Songs of One Breath is a weekly online space with Jilani Cordelia Prescott to explore the direct, joyful experience of mysticism through practice. Each Friday she shares chants, mantra, breath practices and body prayer drawn from a range of traditions, offered as grounding, comfort, and a pathway of the heart toward deeper connection and spiritual freedom. You are warmly invited to join live on Zoom (or via Facebook Live) at 2.30pm London time, and it is free. If you enjoy the class or the podcast, and would like to support Jilani’s work, donations are welcome via PayPal.
Some young people once encountered a very wise old being. When they asked for help making their spiritual ideals into reality, he replied:
“The first line of defence is the moral teaching of kindliness, tolerance and compassion.
These belong to all religions and to atheism and to philosophy and to science. They can be advocated at all times and before all peoples. If they do not stand as ideals, conflict will necessarily follow.
Christ came to teach not theology but love. Mohammed came only with the Message of Unity, and Buddha taught that it was an attitude, not a form, which raised one into the peace of Nirvana. The religious will accept the ideas of love, harmony and beauty and the irreligious will accept the ideals of love, harmony and beauty.

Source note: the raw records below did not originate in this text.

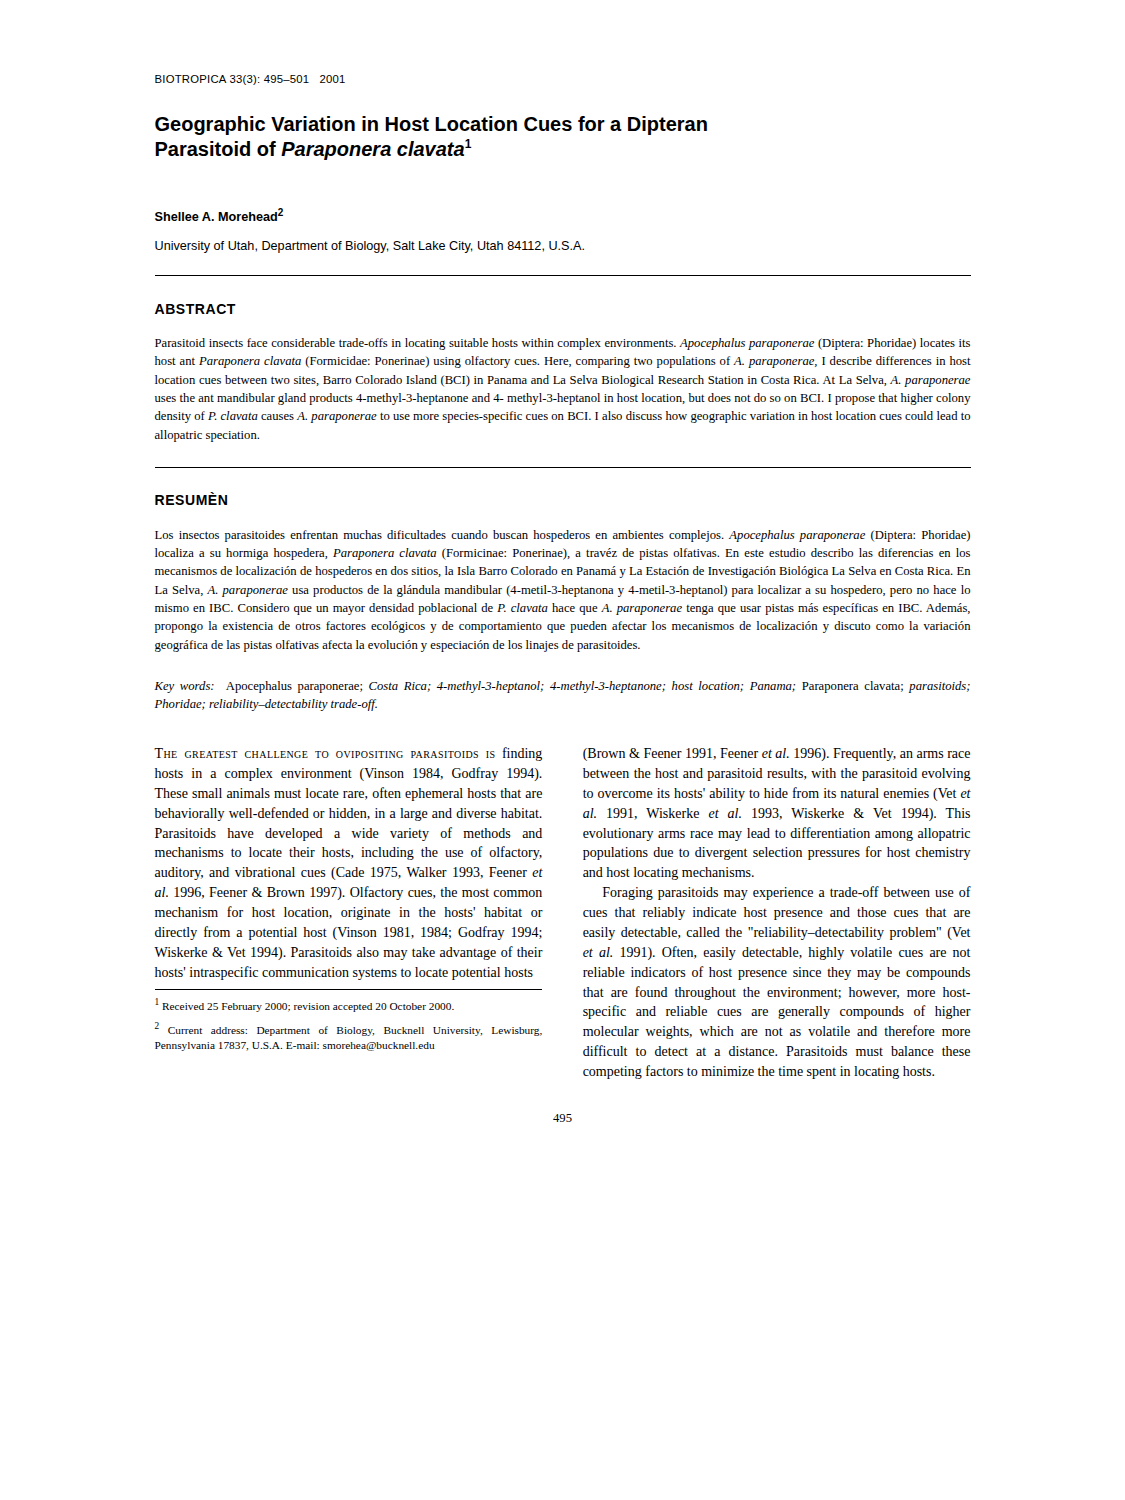BIOTROPICA 33(3): 495–501 2001
Geographic Variation in Host Location Cues for a Dipteran
Parasitoid of Paraponera clavata 1
Shellee A. Morehead2
University of Utah, Department of Biology, Salt Lake City, Utah 84112, U.S.A.
ABSTRACT
Parasitoid insects face considerable trade-offs in locating suitable hosts within complex environments. Apocephalus paraponerae (Diptera: Phoridae) locates its host ant Paraponera clavata (Formicidae: Ponerinae) using olfactory cues. Here, comparing two populations of A. paraponerae, I describe differences in host location cues between two sites, Barro Colorado Island (BCI) in Panama and La Selva Biological Research Station in Costa Rica. At La Selva, A. paraponerae uses the ant mandibular gland products 4-methyl-3-heptanone and 4- methyl-3-heptanol in host location, but does not do so on BCI. I propose that higher colony density of P. clavata causes A. paraponerae to use more species-specific cues on BCI. I also discuss how geographic variation in host location cues could lead to allopatric speciation.
RESUMÈN
Los insectos parasitoides enfrentan muchas dificultades cuando buscan hospederos en ambientes complejos. Apocephalus paraponerae (Diptera: Phoridae) localiza a su hormiga hospedera, Paraponera clavata (Formicinae: Ponerinae), a travéz de pistas olfativas. En este estudio describo las diferencias en los mecanismos de localización de hospederos en dos sitios, la Isla Barro Colorado en Panamá y La Estación de Investigación Biológica La Selva en Costa Rica. En La Selva, A. paraponerae usa productos de la glándula mandibular (4-metil-3-heptanona y 4-metil-3-heptanol) para localizar a su hospedero, pero no hace lo mismo en IBC. Considero que un mayor densidad poblacional de P. clavata hace que A. paraponerae tenga que usar pistas más específicas en IBC. Además, propongo la existencia de otros factores ecológicos y de comportamiento que pueden afectar los mecanismos de localización y discuto como la variación geográfica de las pistas olfativas afecta la evolución y especiación de los linajes de parasitoides.
Key words: Apocephalus paraponerae; Costa Rica; 4-methyl-3-heptanol; 4-methyl-3-heptanone; host location; Panama; Paraponera clavata; parasitoids; Phoridae; reliability–detectability trade-off.
The greatest challenge to ovipositing parasitoids is finding hosts in a complex environment (Vinson 1984, Godfray 1994). These small animals must locate rare, often ephemeral hosts that are behaviorally well-defended or hidden, in a large and diverse habitat. Parasitoids have developed a wide variety of methods and mechanisms to locate their hosts, including the use of olfactory, auditory, and vibrational cues (Cade 1975, Walker 1993, Feener et al. 1996, Feener & Brown 1997). Olfactory cues, the most common mechanism for host location, originate in the hosts' habitat or directly from a potential host (Vinson 1981, 1984; Godfray 1994; Wiskerke & Vet 1994). Parasitoids also may take advantage of their hosts' intraspecific communication systems to locate potential hosts
1 Received 25 February 2000; revision accepted 20 October 2000.
2 Current address: Department of Biology, Bucknell University, Lewisburg, Pennsylvania 17837, U.S.A. E-mail: smorehea@bucknell.edu
(Brown & Feener 1991, Feener et al. 1996). Frequently, an arms race between the host and parasitoid results, with the parasitoid evolving to overcome its hosts' ability to hide from its natural enemies (Vet et al. 1991, Wiskerke et al. 1993, Wiskerke & Vet 1994). This evolutionary arms race may lead to differentiation among allopatric populations due to divergent selection pressures for host chemistry and host locating mechanisms.
Foraging parasitoids may experience a trade-off between use of cues that reliably indicate host presence and those cues that are easily detectable, called the "reliability–detectability problem" (Vet et al. 1991). Often, easily detectable, highly volatile cues are not reliable indicators of host presence since they may be compounds that are found throughout the environment; however, more host-specific and reliable cues are generally compounds of higher molecular weights, which are not as volatile and therefore more difficult to detect at a distance. Parasitoids must balance these competing factors to minimize the time spent in locating hosts.
495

So you can find a common standard whereby all may join. In this way the Sufi Message in time will help greatly to spread the spirit of human brother and sisterhood and so establish peace upon Earth.”
Murshid Samuel Lewis
In the real samadhi, one has not only union-with-God but with all humanity; when one is helping others, one is helping oneself, and when one is really helping oneself, one is helping others. (Oct 7, 1967)
At one point in my life, I became totally and absolutely pessimistic to the point that I was a sort of left-handed masochist – I began expecting pain. My life readings have all been consistent. During one of them I finally began to see my whole karma, the justices in the injustice. If you take a single life there’s always injustice, but if you take a whole series, it all balances out. This has given me a much greater capacity for pain than almost anybody I meet. If I have a sort of composure, it isn’t a real composure, it’s a composure of having gone through such a tremendous quantity of pain that other things don’t, by comparison, bother me. Perhaps, in the end, that’s wisdom. (October 2, 1968)
Every inhalation is God’s gift to humanity and every exhalation is humanity’s sacrifice to God…
Given a problem, meditate on the problem. Then meditate on “Toward the One”, or fikr (Breathe out La illaha, breathe in El il Allah) 20, 33 or 101 times. Now re-concentrate on the problem. There should be an influx of Kashf or insight that will help throw light on the problem.
Breathe identifying yourself with breath. Breathe holding Darood, ie “Toward the One”, with each inhalation and exhalation. Identify yourself with the breath; identify with the Darood. This helps to free you from identification with the body.